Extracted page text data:
——
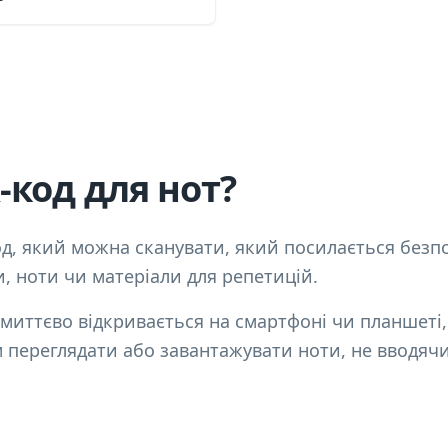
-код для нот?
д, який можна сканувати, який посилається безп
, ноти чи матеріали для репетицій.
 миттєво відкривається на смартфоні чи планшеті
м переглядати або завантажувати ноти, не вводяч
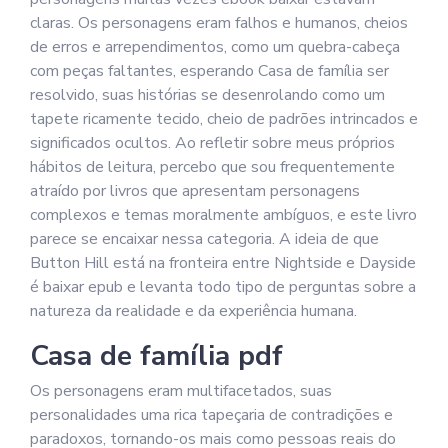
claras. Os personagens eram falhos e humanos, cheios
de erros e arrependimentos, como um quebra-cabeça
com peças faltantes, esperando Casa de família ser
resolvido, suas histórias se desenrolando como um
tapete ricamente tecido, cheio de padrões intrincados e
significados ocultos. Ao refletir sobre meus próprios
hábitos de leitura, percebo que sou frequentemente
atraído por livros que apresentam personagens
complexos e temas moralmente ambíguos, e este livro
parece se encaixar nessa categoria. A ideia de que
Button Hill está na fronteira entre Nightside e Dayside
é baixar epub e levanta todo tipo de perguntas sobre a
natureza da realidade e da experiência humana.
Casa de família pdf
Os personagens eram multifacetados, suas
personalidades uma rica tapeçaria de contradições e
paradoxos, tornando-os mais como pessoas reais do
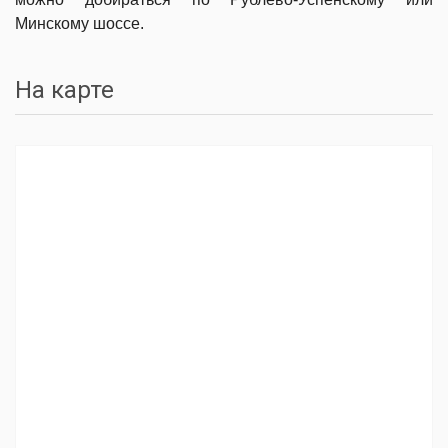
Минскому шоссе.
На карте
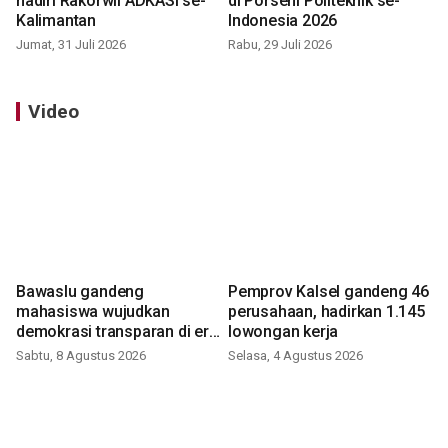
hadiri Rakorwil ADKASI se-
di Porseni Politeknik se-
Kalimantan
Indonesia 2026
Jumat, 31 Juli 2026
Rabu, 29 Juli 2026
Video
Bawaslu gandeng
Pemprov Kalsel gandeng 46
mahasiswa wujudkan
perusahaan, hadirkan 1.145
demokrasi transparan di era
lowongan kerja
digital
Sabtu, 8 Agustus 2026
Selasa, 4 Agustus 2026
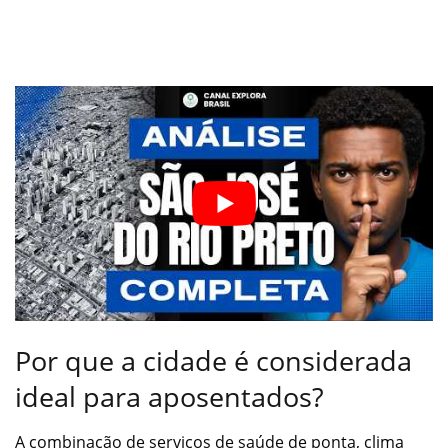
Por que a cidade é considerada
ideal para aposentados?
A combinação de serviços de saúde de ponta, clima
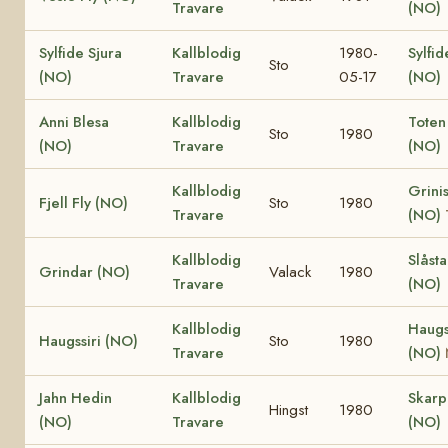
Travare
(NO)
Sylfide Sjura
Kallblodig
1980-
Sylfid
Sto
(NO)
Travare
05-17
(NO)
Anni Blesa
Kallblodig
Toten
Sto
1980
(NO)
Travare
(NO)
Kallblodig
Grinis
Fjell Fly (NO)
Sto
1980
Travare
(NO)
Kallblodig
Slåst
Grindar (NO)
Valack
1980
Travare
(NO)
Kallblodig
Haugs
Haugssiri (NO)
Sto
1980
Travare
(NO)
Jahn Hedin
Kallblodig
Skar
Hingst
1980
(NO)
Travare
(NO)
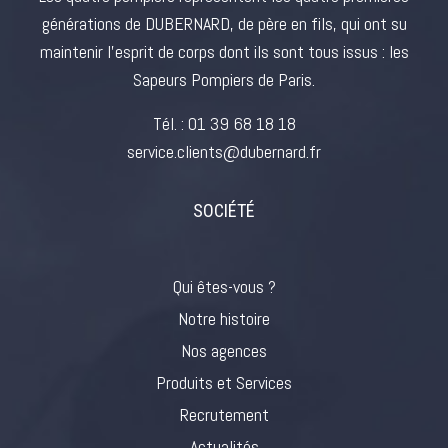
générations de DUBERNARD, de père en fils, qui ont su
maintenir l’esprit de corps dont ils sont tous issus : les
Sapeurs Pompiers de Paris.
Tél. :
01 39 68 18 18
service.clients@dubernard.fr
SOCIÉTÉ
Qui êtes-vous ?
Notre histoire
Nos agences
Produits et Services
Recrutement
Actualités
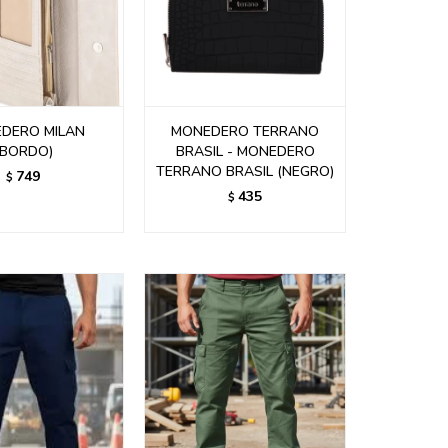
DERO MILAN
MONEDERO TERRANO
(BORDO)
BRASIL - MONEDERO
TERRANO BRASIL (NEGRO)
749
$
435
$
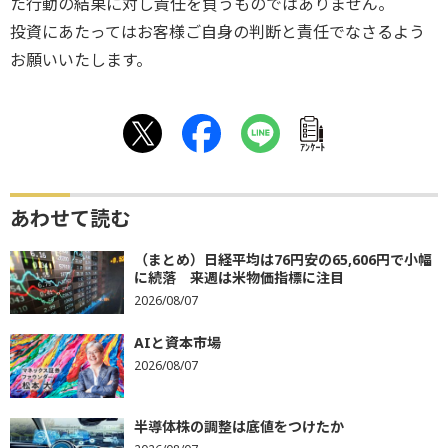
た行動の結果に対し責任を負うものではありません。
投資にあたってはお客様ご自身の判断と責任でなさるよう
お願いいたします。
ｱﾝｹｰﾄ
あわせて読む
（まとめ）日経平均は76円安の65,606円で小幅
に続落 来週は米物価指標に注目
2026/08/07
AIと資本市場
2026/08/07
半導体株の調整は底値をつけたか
——
:: Your goal ::
Where does "gandeng" occur in the data? Copy each line that has it.

:: Result of the exercise ::
Bawaslu gandeng
Pemprov Kalsel gandeng 46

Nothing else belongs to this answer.